§ **Trecho para leitura**

══════════════════════════════

Isso representa muito mais do que o óbvio respeito aos nossos símbolos, história e tradições. Envolve compreendermos melhor os nossos conflitos e contradições, mas, sobretudo, entendermos quais são verdadeiramente os interesses da nação brasileira. Isso pressupõe a razoável compreensão da grande diversidade de nossas ideologias, preferências ou desejos individuais, para que se construa, de maneira mais ou menos consensual em nível nacional, projetos de interesses coletivos prioritários.
E, na minha compreensão, já há, de algum tempo, uma enorme dificuldade de construção de grandes consensos nacionais, mesmo em torno do que parece simples, como a definição do que são os tais interesses nacionais.
O combate à inflação e o enfrentamento da fome (um vergonhoso fenômeno social do nosso País) são os dois últimos fatos históricos que conquistaram empatia, solidariedade e massivo apoio, especialmente pela gravidade dos momentos recentes do País. Considero que não houve nem haverá caminho seguro sem o papel moderador e coordenador da Política, sem a identificação clara das necessidades que sensibilizem os cidadãos de forma abrangente e sem a construção de alianças amplas com setores organizados da sociedade, garantindo legitimidade a essas ações.

══════════════════════════════

§ **Entradas fornecidas**
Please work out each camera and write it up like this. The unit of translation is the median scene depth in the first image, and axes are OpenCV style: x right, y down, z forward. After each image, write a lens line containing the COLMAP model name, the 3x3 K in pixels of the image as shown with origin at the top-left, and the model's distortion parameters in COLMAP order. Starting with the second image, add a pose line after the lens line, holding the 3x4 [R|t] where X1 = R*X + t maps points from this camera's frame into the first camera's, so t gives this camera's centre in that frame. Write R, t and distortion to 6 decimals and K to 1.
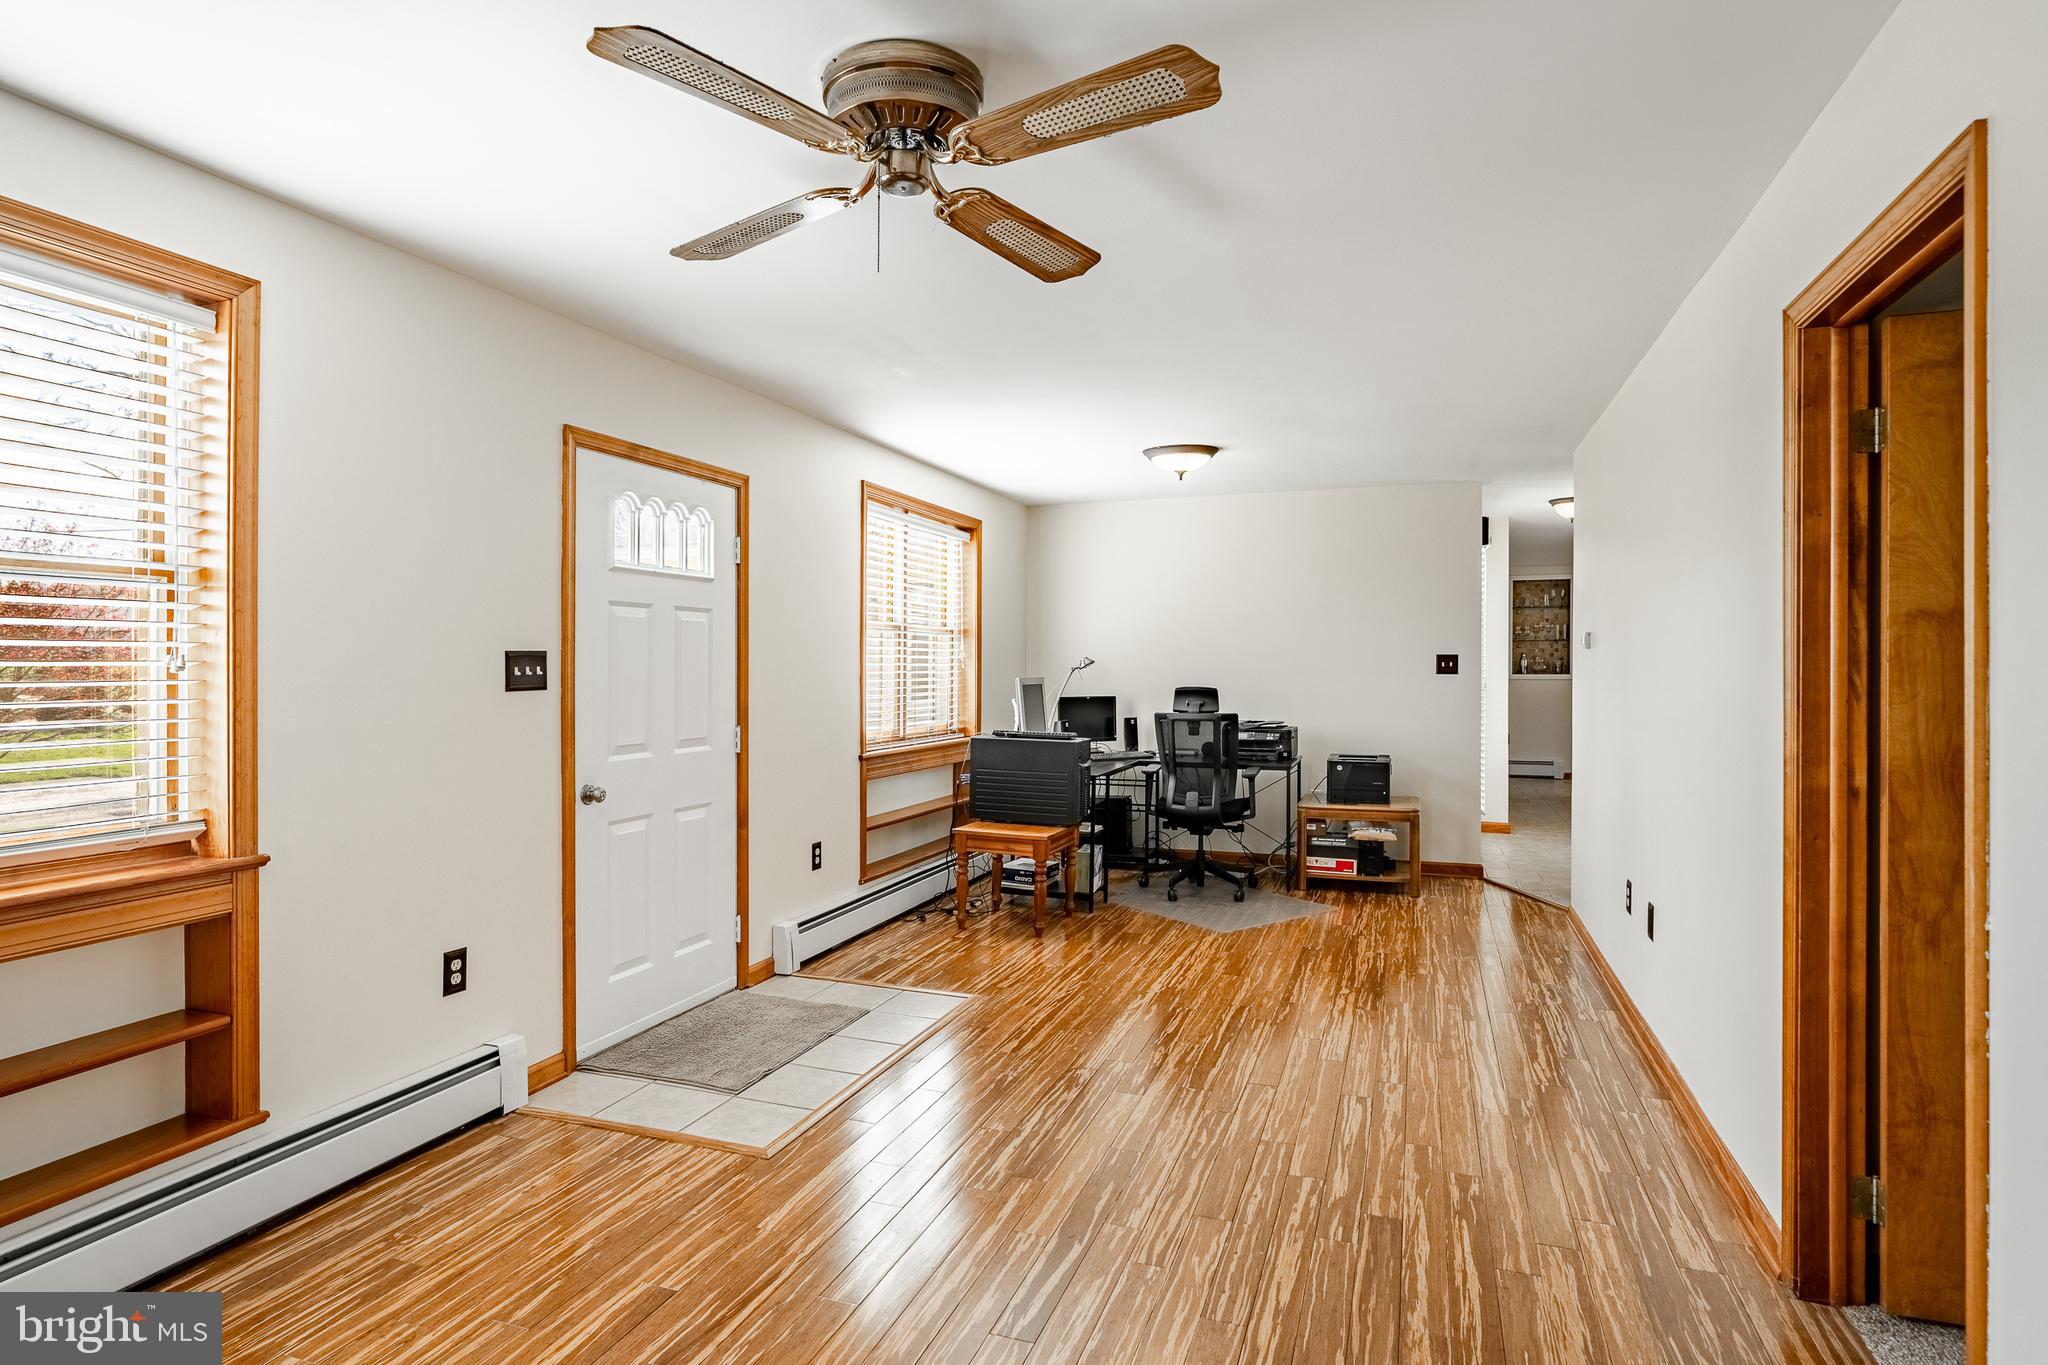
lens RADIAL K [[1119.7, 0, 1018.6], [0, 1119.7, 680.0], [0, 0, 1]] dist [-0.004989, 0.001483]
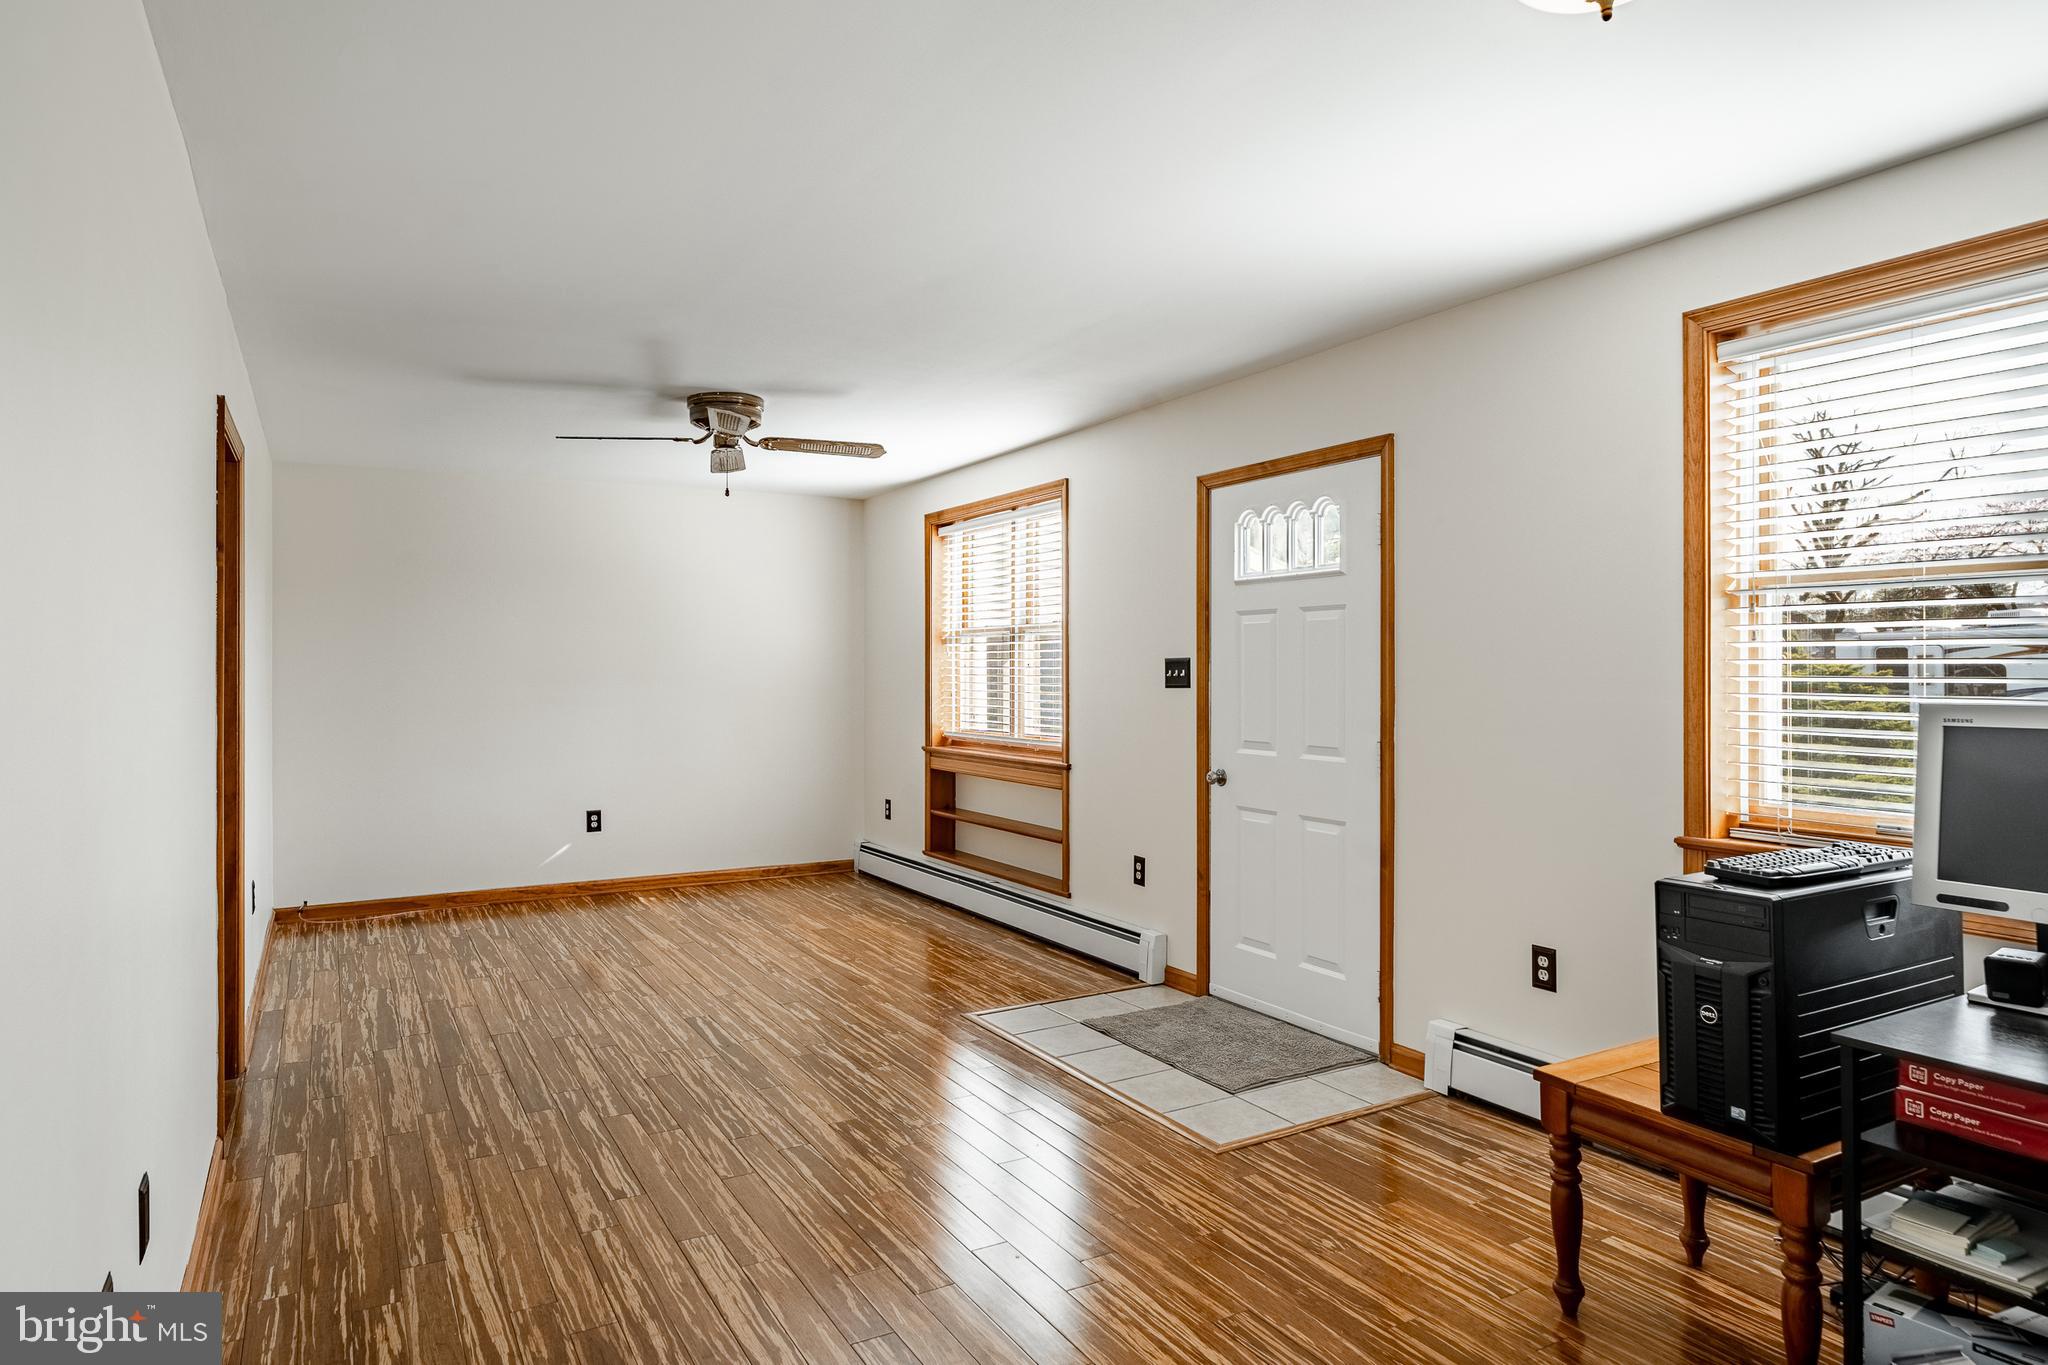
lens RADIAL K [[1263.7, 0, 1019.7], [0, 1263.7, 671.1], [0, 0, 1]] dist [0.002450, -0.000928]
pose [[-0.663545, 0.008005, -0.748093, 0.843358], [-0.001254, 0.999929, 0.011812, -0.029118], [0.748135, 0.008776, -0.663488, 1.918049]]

══════════════════════════════

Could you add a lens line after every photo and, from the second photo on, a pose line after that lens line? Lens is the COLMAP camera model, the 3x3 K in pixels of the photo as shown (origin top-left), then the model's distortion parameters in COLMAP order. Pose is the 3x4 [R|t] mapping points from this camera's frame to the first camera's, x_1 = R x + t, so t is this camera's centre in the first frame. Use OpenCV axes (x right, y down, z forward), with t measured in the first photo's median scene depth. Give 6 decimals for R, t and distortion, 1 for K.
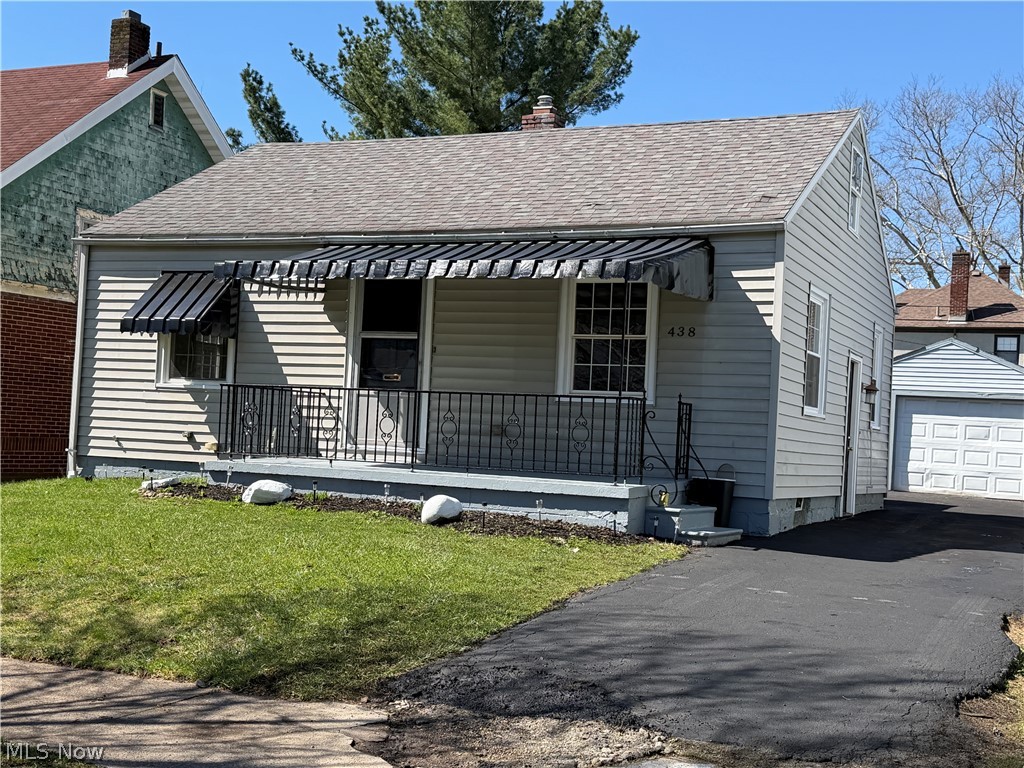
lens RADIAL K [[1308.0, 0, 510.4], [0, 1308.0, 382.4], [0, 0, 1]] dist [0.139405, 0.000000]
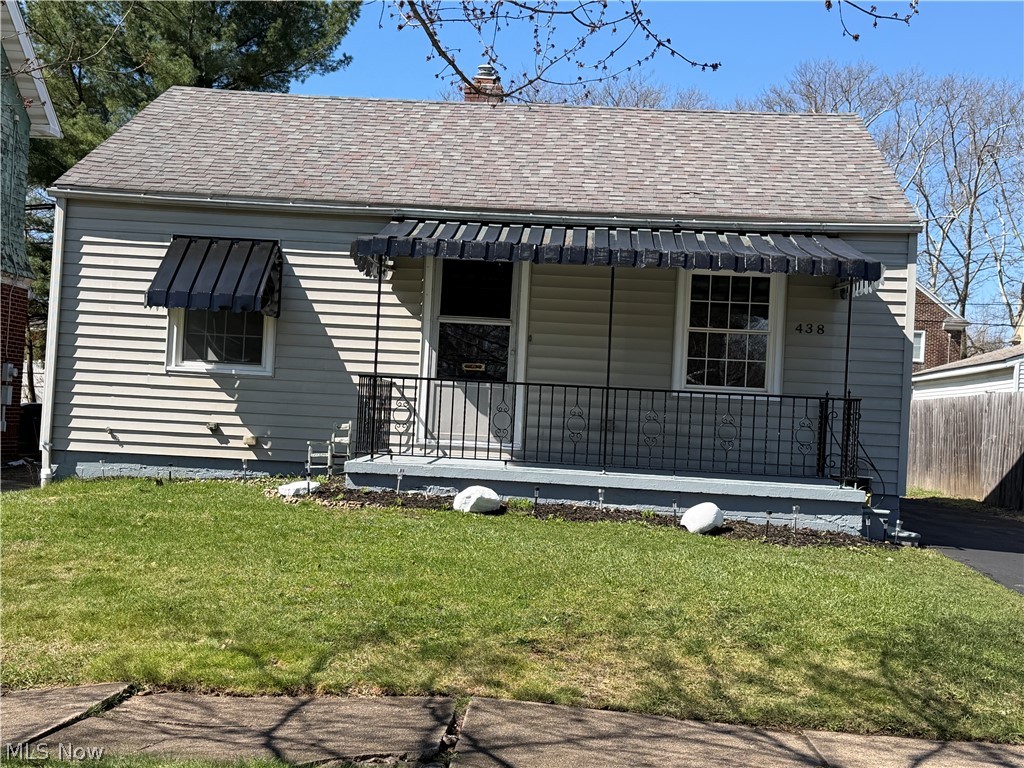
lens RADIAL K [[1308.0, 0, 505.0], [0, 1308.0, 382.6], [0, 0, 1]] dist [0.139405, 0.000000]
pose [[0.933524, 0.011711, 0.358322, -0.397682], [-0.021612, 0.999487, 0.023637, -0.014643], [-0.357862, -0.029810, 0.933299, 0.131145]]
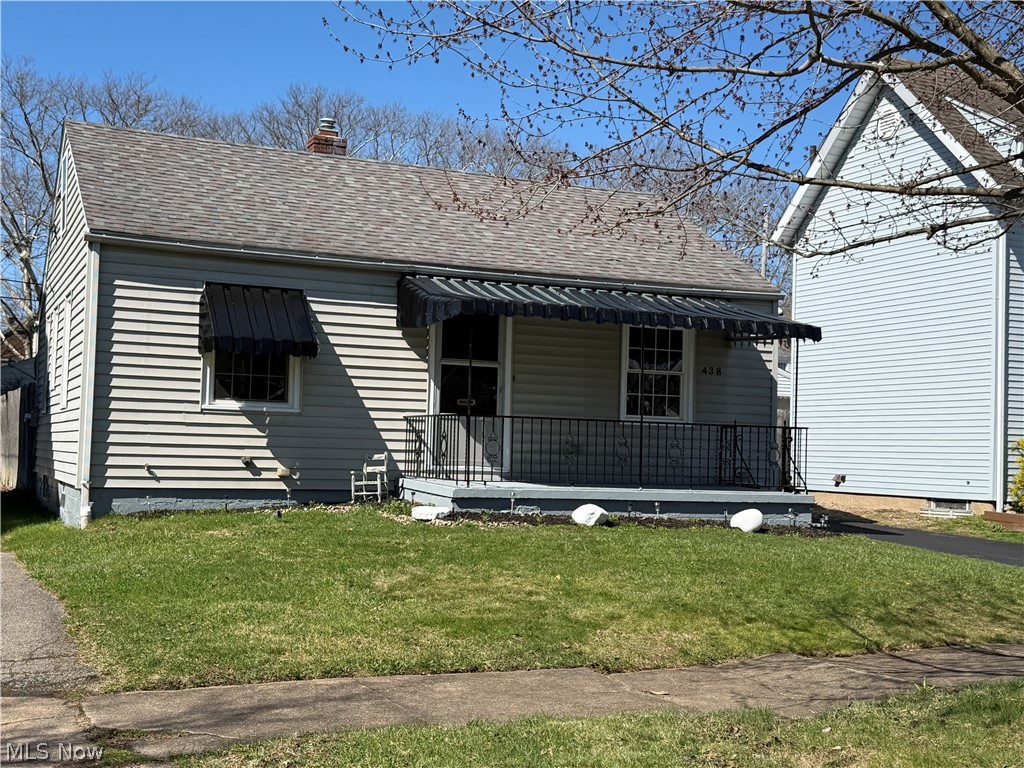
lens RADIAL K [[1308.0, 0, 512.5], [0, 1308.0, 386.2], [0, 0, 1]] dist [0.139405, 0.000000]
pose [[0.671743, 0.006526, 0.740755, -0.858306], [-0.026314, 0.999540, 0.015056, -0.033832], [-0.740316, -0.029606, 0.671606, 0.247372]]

══════════════════════════════

Retome o trecho sobre os interesses da nação brasileira e continue a escrevê-lo logo após a última frase apresentada. As entradas são um material à parte, sem relação com o trecho.

Dentre distintas correntes do pensamento político tem se construído uma clara constatação de que o momento histórico do Brasil pode eventualmente servir como força catalisadora, após décadas de quase estagnação, para um projeto nacional em bases sólidas, que promova crescimento econômico duradouro e sustentável, ao passo em que consiga reduzir a nossa trágica desigualdade social. Isso representa um futuro cenário institucional e social que favoreça a geração de mais empregos, de expansão da renda média do brasileiro, de aumento das oportunidades para empreender localmente e de uma distribuição mais igualitária das riquezas em nosso país.
Considero que há caminhos para alcançarmos esse grande interesse da nação brasileira. Optar por um modelo próprio de crescimento nacional, baseado nas nossas oportunidades e conveniências, ao invés de replicar modelos internacionais que, deliberadamente, impõem obstáculos severos ao progresso de países com economias em desenvolvimento. Estabelecer um modelo de Estado nas suas respectivas relações com a sociedade e o próprio mercado, baseado nas nossas experiências históricas, nas nossas referências ideológicas nacionais e, principalmente, na superação das nossas desigualdades de acesso a oportunidades e direitos, em substituição à importação de referenciais teóricos internacionais que não resolverão nossas necessidades e contradições.
Temos que nos orgulhar das nossas próprias referências empresariais nacionais, sem submissão automática aos modelos de outras nações. Estabelecer políticas de industrialização e de comércio exterior que defendam os interesses nacionais, com avanço tecnológico próprio e aumento da produtividade da nossa indústria, ao invés de optar pela dependência internacional ampla e definitiva de bens manufaturados. Valorizar e proteger os nossos ativos e patrimônios nacionais, incluindo o vasto e diverso meio ambiente brasileiro, não cedendo à velha ladainha liberal, de “vender a preço de banana”, o que temos de valioso e soberano, em nome de uma falaciosa saída para a tal busca da eficiência fiscal.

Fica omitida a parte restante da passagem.